Make an exact copy of the entries below.

▶ [Recorded data]
□ □ □
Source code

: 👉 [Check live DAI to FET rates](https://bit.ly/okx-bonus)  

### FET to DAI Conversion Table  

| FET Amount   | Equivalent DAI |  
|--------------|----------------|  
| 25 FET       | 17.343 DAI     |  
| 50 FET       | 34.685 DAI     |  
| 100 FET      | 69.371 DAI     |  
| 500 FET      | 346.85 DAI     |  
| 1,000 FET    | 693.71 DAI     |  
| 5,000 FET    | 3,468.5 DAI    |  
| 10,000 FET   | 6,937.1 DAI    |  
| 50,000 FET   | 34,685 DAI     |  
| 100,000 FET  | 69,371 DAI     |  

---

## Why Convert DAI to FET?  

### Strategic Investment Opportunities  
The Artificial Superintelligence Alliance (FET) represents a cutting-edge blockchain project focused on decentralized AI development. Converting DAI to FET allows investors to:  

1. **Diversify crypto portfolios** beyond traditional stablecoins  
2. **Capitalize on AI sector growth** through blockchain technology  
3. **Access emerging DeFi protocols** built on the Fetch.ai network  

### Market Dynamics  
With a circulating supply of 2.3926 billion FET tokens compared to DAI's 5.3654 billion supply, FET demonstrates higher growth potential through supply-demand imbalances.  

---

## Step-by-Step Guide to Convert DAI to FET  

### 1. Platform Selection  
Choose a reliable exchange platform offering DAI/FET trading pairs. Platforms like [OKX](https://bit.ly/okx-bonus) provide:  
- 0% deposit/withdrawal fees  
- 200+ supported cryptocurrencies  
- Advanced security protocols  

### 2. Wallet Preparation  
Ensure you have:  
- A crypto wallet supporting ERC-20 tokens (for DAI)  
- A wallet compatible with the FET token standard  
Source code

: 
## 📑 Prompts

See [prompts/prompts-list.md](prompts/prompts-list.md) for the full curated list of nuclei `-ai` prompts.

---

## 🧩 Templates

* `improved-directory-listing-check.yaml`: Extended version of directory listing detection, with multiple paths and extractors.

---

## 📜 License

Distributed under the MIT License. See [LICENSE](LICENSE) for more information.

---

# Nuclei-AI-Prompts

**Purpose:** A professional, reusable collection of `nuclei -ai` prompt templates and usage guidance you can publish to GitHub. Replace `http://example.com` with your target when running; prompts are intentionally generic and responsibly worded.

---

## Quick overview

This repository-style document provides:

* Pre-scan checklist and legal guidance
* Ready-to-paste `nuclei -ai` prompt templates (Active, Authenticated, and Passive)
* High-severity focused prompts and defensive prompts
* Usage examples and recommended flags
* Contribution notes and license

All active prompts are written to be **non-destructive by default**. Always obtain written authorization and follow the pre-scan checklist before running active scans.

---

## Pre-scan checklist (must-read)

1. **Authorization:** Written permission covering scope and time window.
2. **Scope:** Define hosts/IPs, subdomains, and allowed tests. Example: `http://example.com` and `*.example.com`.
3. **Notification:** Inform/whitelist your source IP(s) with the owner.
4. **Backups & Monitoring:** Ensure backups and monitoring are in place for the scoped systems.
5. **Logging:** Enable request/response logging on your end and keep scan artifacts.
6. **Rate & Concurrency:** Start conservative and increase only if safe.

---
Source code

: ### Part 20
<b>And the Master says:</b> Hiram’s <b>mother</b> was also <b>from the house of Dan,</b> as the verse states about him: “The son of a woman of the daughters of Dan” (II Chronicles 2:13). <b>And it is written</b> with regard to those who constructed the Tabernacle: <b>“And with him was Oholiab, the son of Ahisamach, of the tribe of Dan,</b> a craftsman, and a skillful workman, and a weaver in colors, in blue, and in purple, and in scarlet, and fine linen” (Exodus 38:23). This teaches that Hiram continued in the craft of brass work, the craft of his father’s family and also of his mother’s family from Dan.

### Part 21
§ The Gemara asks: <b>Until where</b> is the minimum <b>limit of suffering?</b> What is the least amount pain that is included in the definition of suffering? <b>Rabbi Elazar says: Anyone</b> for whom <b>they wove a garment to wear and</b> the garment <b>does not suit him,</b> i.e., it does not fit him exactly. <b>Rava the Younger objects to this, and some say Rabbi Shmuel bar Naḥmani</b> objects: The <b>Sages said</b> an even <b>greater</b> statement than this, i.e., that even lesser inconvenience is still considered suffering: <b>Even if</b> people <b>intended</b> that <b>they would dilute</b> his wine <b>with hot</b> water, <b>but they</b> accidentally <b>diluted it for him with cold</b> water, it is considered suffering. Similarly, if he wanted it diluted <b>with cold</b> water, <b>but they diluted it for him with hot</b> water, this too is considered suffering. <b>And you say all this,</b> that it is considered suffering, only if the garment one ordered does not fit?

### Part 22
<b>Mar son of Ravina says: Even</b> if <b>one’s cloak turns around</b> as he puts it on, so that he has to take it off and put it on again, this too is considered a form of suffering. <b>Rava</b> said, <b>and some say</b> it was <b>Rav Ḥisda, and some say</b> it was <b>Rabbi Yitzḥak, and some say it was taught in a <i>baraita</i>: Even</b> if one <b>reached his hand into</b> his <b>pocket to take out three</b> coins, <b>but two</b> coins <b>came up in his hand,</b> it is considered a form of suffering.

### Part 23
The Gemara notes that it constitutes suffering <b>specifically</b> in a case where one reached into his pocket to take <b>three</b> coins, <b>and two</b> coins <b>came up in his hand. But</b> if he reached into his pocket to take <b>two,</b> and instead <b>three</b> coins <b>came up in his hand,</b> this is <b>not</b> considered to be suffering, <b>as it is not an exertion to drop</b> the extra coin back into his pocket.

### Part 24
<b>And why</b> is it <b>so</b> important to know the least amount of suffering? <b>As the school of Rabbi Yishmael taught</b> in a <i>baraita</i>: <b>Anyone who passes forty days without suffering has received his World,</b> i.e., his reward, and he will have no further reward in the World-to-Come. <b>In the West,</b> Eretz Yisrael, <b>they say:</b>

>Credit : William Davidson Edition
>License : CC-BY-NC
□ □ □
▶ [Reply]
Source code

: 👉 [Check live DAI to FET rates](https://bit.ly/okx-bonus)  

### FET to DAI Conversion Table  

| FET Amount   | Equivalent DAI |  
|--------------|----------------|  
| 25 FET       | 17.343 DAI     |  
| 50 FET       | 34.685 DAI     |  
| 100 FET      | 69.371 DAI     |  
| 500 FET      | 346.85 DAI     |  
| 1,000 FET    | 693.71 DAI     |  
| 5,000 FET    | 3,468.5 DAI    |  
| 10,000 FET   | 6,937.1 DAI    |  
| 50,000 FET   | 34,685 DAI     |  
| 100,000 FET  | 69,371 DAI     |  

---

## Why Convert DAI to FET?  

### Strategic Investment Opportunities  
The Artificial Superintelligence Alliance (FET) represents a cutting-edge blockchain project focused on decentralized AI development. Converting DAI to FET allows investors to:  

1. **Diversify crypto portfolios** beyond traditional stablecoins  
2. **Capitalize on AI sector growth** through blockchain technology  
3. **Access emerging DeFi protocols** built on the Fetch.ai network  

### Market Dynamics  
With a circulating supply of 2.3926 billion FET tokens compared to DAI's 5.3654 billion supply, FET demonstrates higher growth potential through supply-demand imbalances.  

---

## Step-by-Step Guide to Convert DAI to FET  

### 1. Platform Selection  
Choose a reliable exchange platform offering DAI/FET trading pairs. Platforms like [OKX](https://bit.ly/okx-bonus) provide:  
- 0% deposit/withdrawal fees  
- 200+ supported cryptocurrencies  
- Advanced security protocols  

### 2. Wallet Preparation  
Ensure you have:  
- A crypto wallet supporting ERC-20 tokens (for DAI)  
- A wallet compatible with the FET token standard  
Source code

: 
## 📑 Prompts

See [prompts/prompts-list.md](prompts/prompts-list.md) for the full curated list of nuclei `-ai` prompts.

---

## 🧩 Templates

* `improved-directory-listing-check.yaml`: Extended version of directory listing detection, with multiple paths and extractors.

---

## 📜 License

Distributed under the MIT License. See [LICENSE](LICENSE) for more information.

---

# Nuclei-AI-Prompts

**Purpose:** A professional, reusable collection of `nuclei -ai` prompt templates and usage guidance you can publish to GitHub. Replace `http://example.com` with your target when running; prompts are intentionally generic and responsibly worded.

---

## Quick overview

This repository-style document provides:

* Pre-scan checklist and legal guidance
* Ready-to-paste `nuclei -ai` prompt templates (Active, Authenticated, and Passive)
* High-severity focused prompts and defensive prompts
* Usage examples and recommended flags
* Contribution notes and license

All active prompts are written to be **non-destructive by default**. Always obtain written authorization and follow the pre-scan checklist before running active scans.

---

## Pre-scan checklist (must-read)

1. **Authorization:** Written permission covering scope and time window.
2. **Scope:** Define hosts/IPs, subdomains, and allowed tests. Example: `http://example.com` and `*.example.com`.
3. **Notification:** Inform/whitelist your source IP(s) with the owner.
4. **Backups & Monitoring:** Ensure backups and monitoring are in place for the scoped systems.
5. **Logging:** Enable request/response logging on your end and keep scan artifacts.
6. **Rate & Concurrency:** Start conservative and increase only if safe.

---
Source code

: ### Part 20
<b>And the Master says:</b> Hiram’s <b>mother</b> was also <b>from the house of Dan,</b> as the verse states about him: “The son of a woman of the daughters of Dan” (II Chronicles 2:13). <b>And it is written</b> with regard to those who constructed the Tabernacle: <b>“And with him was Oholiab, the son of Ahisamach, of the tribe of Dan,</b> a craftsman, and a skillful workman, and a weaver in colors, in blue, and in purple, and in scarlet, and fine linen” (Exodus 38:23). This teaches that Hiram continued in the craft of brass work, the craft of his father’s family and also of his mother’s family from Dan.

### Part 21
§ The Gemara asks: <b>Until where</b> is the minimum <b>limit of suffering?</b> What is the least amount pain that is included in the definition of suffering? <b>Rabbi Elazar says: Anyone</b> for whom <b>they wove a garment to wear and</b> the garment <b>does not suit him,</b> i.e., it does not fit him exactly. <b>Rava the Younger objects to this, and some say Rabbi Shmuel bar Naḥmani</b> objects: The <b>Sages said</b> an even <b>greater</b> statement than this, i.e., that even lesser inconvenience is still considered suffering: <b>Even if</b> people <b>intended</b> that <b>they would dilute</b> his wine <b>with hot</b> water, <b>but they</b> accidentally <b>diluted it for him with cold</b> water, it is considered suffering. Similarly, if he wanted it diluted <b>with cold</b> water, <b>but they diluted it for him with hot</b> water, this too is considered suffering. <b>And you say all this,</b> that it is considered suffering, only if the garment one ordered does not fit?

### Part 22
<b>Mar son of Ravina says: Even</b> if <b>one’s cloak turns around</b> as he puts it on, so that he has to take it off and put it on again, this too is considered a form of suffering. <b>Rava</b> said, <b>and some say</b> it was <b>Rav Ḥisda, and some say</b> it was <b>Rabbi Yitzḥak, and some say it was taught in a <i>baraita</i>: Even</b> if one <b>reached his hand into</b> his <b>pocket to take out three</b> coins, <b>but two</b> coins <b>came up in his hand,</b> it is considered a form of suffering.

### Part 23
The Gemara notes that it constitutes suffering <b>specifically</b> in a case where one reached into his pocket to take <b>three</b> coins, <b>and two</b> coins <b>came up in his hand. But</b> if he reached into his pocket to take <b>two,</b> and instead <b>three</b> coins <b>came up in his hand,</b> this is <b>not</b> considered to be suffering, <b>as it is not an exertion to drop</b> the extra coin back into his pocket.

### Part 24
<b>And why</b> is it <b>so</b> important to know the least amount of suffering? <b>As the school of Rabbi Yishmael taught</b> in a <i>baraita</i>: <b>Anyone who passes forty days without suffering has received his World,</b> i.e., his reward, and he will have no further reward in the World-to-Come. <b>In the West,</b> Eretz Yisrael, <b>they say:</b>

>Credit : William Davidson Edition
>License : CC-BY-NC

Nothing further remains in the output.